The Opposition was thrown into a panic mode.
Dr Dan Gikonyo, said they decided to take Kibaki to the UK for specialised treatment.
“The difficult bit was in boarding the plane. We did not have the control. I remember asking for some seats at Kenya Airways and they were not cooperative,” Dr Gikonyo recalls.
The three seats allocated to them were at the back of the plane.
“Raila who was with us said they could not put their president at the back of the plane and must be put in the first class cabin,” Gikonyo adds.
Raila would then pay for them to move to the first class cabin. Hitherto, a new problem present itself to them- moving the stretcher to the front of the plane as the aisle was not wide enough.

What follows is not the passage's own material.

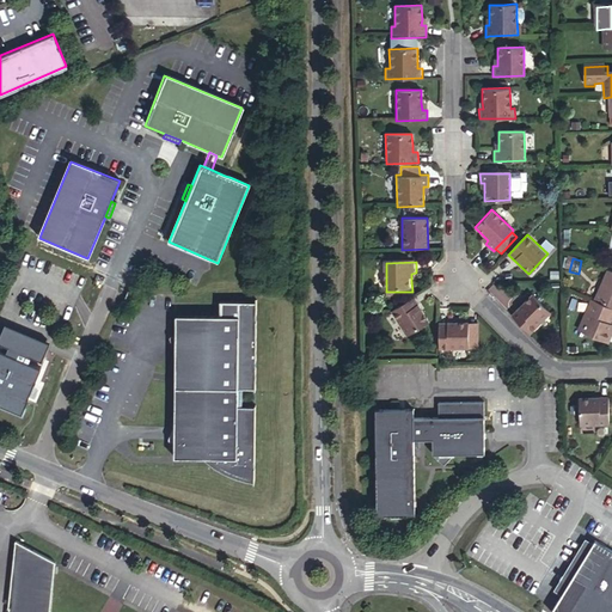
[(611,308),(611,273),(597,303),(611,308)]
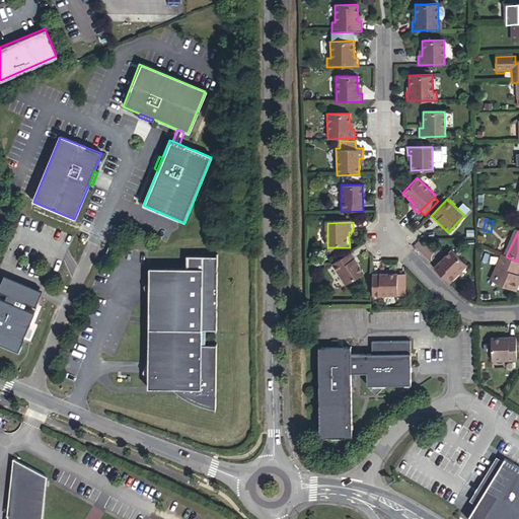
[(436,268),(453,283),(469,266),(453,249),(436,268)]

“I have a lot of respect for Raila. He came with about eight young men who carried the stretcher to the front seats on their knees,” Gikonyo said with a smirk on his face.

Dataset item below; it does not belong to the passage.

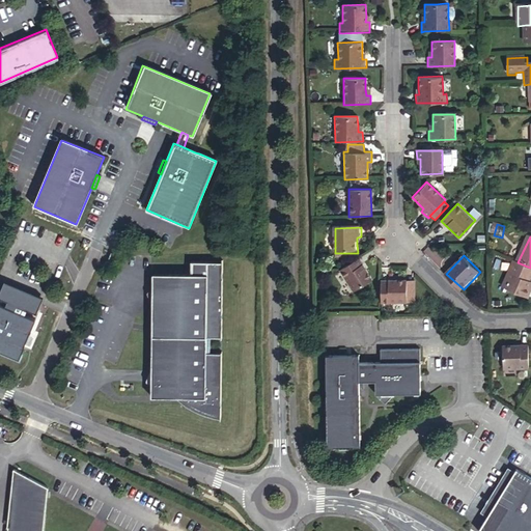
[(222,411),(222,396),(222,352),(223,257),(191,257),(191,273),(151,273),(151,311),(151,326),(151,332),(151,371),(151,395),(179,396),(184,398),(188,401),(192,403),(197,406),(201,408),(206,409),(211,410),(216,411),(221,411),(222,411)]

The Opposition’s problems would be compounded in England when the would be Vice-President Kijana Wamalwa was taken ill just two weeks to the General Election.
Wamalwa and Kibaki would be admitted in the same hospital in the UK.
Raila Odinga championed the remainder of the presidential campaign and on December 27, 2002 they won the election with a resounding 62 per cent of the votes.
Kibaki was sworn into office while on a wheelchair with his right leg in a cast.